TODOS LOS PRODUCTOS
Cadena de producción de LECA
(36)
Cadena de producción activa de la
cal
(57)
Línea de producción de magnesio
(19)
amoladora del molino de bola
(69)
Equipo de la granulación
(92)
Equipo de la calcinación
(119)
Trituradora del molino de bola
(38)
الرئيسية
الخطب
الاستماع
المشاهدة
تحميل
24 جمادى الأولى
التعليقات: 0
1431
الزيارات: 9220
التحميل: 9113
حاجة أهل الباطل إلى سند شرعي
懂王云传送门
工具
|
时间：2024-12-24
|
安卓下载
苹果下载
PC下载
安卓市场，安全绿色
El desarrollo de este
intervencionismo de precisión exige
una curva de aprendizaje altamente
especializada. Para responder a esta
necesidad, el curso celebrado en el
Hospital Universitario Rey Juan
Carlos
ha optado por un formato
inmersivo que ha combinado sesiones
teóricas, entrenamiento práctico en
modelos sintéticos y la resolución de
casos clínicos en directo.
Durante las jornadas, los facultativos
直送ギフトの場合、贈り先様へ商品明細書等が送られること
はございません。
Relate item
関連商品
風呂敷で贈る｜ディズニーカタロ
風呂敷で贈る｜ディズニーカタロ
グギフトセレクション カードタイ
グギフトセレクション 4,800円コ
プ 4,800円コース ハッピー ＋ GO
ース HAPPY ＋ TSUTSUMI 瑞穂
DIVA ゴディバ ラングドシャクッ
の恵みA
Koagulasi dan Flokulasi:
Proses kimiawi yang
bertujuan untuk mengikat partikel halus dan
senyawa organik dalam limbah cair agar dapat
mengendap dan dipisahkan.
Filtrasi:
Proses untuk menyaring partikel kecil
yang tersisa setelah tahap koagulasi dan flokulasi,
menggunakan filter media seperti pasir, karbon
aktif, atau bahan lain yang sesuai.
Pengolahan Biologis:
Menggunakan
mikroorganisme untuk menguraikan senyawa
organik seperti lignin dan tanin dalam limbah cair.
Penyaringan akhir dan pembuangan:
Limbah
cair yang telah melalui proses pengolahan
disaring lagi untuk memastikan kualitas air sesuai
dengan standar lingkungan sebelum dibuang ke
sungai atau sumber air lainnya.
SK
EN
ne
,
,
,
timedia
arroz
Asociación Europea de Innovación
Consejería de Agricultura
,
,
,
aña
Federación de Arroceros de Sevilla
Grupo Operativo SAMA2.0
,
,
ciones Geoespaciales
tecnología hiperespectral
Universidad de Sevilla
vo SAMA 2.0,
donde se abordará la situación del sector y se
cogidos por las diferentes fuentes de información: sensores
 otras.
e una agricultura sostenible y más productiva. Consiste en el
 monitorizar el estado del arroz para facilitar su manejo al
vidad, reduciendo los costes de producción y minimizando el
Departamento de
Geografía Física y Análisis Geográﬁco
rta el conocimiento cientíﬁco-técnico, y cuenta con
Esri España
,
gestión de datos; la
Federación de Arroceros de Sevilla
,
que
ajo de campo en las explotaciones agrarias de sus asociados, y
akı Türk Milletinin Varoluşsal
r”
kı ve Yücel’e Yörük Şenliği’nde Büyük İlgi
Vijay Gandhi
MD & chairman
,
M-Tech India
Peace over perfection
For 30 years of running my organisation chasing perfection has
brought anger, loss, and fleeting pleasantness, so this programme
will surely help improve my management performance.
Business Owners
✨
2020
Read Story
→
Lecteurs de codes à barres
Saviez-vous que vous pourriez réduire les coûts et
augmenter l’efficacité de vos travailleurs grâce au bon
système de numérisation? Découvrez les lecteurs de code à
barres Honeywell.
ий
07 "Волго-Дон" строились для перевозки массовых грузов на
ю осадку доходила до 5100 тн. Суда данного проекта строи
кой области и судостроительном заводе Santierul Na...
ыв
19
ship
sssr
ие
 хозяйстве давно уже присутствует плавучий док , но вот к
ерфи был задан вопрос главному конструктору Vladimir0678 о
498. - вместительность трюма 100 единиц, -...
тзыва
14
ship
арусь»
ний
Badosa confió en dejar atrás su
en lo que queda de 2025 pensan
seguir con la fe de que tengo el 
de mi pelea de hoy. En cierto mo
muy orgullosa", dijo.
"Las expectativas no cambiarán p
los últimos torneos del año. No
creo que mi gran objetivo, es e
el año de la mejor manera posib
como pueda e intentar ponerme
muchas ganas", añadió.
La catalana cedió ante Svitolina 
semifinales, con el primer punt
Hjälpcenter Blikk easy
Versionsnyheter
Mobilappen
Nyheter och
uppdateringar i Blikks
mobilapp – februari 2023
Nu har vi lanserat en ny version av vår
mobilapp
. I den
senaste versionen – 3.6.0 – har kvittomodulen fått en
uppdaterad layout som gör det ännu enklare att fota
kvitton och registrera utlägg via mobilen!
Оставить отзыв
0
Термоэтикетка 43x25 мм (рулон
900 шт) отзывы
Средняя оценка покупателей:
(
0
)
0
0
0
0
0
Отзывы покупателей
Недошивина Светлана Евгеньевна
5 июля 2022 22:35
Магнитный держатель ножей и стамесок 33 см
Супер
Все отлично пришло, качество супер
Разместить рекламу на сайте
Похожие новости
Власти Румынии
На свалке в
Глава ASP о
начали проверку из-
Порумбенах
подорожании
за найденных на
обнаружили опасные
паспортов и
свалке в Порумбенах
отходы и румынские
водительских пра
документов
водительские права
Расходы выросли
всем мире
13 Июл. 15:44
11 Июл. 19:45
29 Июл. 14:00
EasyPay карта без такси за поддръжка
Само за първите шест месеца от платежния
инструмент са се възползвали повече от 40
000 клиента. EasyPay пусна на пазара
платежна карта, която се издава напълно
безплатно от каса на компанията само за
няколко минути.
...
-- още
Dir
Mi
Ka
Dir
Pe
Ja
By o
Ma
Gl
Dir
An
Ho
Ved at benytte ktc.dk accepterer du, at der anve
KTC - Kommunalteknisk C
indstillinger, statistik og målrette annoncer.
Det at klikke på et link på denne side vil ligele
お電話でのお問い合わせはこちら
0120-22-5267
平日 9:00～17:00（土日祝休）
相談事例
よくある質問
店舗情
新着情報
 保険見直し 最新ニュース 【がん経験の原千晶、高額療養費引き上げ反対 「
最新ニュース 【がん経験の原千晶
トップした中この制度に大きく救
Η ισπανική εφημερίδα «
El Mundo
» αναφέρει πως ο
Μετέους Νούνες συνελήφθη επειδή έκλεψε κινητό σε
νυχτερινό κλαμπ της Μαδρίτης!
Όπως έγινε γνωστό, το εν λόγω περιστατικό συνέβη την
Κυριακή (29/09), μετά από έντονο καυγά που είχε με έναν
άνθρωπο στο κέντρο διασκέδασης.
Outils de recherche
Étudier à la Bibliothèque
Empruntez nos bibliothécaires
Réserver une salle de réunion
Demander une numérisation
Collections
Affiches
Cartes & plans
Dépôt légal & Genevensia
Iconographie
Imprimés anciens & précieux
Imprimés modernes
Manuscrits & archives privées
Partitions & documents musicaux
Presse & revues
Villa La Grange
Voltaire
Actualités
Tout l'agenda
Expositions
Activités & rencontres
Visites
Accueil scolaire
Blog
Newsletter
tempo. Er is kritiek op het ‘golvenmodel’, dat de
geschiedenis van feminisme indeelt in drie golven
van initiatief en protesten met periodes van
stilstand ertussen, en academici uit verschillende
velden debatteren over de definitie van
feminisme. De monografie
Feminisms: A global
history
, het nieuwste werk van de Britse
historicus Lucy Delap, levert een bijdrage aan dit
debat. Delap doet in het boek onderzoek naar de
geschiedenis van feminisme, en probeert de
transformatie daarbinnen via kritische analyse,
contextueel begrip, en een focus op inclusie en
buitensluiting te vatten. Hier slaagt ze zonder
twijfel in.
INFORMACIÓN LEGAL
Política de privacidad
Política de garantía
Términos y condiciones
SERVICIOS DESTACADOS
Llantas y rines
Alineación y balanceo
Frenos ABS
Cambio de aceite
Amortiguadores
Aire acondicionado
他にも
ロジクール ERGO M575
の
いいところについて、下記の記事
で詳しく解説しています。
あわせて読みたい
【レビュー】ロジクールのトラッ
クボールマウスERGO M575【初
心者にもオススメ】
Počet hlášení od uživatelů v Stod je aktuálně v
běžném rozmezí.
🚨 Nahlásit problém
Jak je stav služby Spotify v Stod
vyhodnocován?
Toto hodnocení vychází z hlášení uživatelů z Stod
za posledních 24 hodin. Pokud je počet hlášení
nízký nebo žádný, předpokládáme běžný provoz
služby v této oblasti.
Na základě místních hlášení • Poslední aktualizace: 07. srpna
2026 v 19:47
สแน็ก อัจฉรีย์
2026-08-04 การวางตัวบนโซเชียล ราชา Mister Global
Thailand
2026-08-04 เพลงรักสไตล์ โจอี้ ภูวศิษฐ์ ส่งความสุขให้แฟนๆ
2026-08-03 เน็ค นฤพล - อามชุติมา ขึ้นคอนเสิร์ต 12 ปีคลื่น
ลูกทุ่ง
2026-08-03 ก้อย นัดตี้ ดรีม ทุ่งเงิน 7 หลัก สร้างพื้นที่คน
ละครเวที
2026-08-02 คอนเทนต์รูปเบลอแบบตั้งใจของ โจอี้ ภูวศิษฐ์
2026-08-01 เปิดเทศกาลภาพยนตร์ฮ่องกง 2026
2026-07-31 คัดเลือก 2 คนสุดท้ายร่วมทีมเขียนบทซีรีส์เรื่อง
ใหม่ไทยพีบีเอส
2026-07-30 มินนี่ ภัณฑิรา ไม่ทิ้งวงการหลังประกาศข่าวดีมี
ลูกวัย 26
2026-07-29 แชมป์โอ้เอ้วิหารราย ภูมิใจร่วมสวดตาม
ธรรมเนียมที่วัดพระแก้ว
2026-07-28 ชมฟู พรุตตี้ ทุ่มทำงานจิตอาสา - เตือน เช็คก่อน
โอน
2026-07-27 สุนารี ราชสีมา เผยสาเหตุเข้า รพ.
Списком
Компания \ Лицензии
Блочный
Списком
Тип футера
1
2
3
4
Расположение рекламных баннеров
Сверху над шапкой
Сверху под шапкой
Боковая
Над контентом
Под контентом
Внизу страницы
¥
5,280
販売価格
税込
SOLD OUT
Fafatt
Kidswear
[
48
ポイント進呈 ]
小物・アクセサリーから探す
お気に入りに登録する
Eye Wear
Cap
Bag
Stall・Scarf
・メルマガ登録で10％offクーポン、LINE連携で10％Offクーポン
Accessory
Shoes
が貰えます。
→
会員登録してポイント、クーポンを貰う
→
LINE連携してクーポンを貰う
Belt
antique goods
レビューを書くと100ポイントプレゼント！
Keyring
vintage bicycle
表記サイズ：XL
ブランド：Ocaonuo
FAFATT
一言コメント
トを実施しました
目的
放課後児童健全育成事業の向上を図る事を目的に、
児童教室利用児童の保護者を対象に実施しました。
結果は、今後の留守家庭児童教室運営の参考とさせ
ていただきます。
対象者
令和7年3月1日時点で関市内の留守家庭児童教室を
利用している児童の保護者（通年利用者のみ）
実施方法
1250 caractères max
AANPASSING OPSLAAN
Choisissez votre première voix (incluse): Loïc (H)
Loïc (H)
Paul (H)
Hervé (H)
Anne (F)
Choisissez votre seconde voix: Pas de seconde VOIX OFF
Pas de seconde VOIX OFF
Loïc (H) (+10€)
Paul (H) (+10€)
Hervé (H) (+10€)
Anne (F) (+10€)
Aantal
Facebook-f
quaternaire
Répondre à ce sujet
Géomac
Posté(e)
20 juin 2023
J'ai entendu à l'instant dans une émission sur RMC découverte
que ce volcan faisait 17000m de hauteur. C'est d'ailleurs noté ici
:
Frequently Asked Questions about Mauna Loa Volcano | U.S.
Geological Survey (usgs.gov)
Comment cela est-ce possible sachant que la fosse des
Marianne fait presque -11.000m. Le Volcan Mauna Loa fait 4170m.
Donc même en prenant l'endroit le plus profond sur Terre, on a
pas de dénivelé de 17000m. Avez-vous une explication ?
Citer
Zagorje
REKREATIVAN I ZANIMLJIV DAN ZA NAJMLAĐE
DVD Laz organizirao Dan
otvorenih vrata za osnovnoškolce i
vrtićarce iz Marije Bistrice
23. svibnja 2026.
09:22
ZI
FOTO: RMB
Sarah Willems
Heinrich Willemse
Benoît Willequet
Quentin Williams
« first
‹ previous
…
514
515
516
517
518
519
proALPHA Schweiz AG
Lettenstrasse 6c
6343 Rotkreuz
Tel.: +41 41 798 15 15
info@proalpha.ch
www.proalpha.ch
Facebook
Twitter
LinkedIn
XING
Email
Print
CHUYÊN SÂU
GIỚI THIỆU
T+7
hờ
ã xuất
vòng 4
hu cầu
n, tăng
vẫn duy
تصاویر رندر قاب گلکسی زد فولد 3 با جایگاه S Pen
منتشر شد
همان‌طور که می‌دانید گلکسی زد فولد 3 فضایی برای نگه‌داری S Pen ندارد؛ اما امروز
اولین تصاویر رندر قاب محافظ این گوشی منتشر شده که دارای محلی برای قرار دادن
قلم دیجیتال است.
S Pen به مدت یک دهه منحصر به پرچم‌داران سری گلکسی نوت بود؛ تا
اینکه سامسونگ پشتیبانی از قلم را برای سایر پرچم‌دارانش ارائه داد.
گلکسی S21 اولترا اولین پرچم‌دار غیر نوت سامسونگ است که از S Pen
-----
• _INSTRUCTIONS TO FOLLOW_: Show each line in the listing that contains the string "最新ニュース".

• _EXERCISE RESULT_:
 保険見直し 最新ニュース 【がん経験の原千晶、高額療養費引き上げ反対 「
最新ニュース 【がん経験の原千晶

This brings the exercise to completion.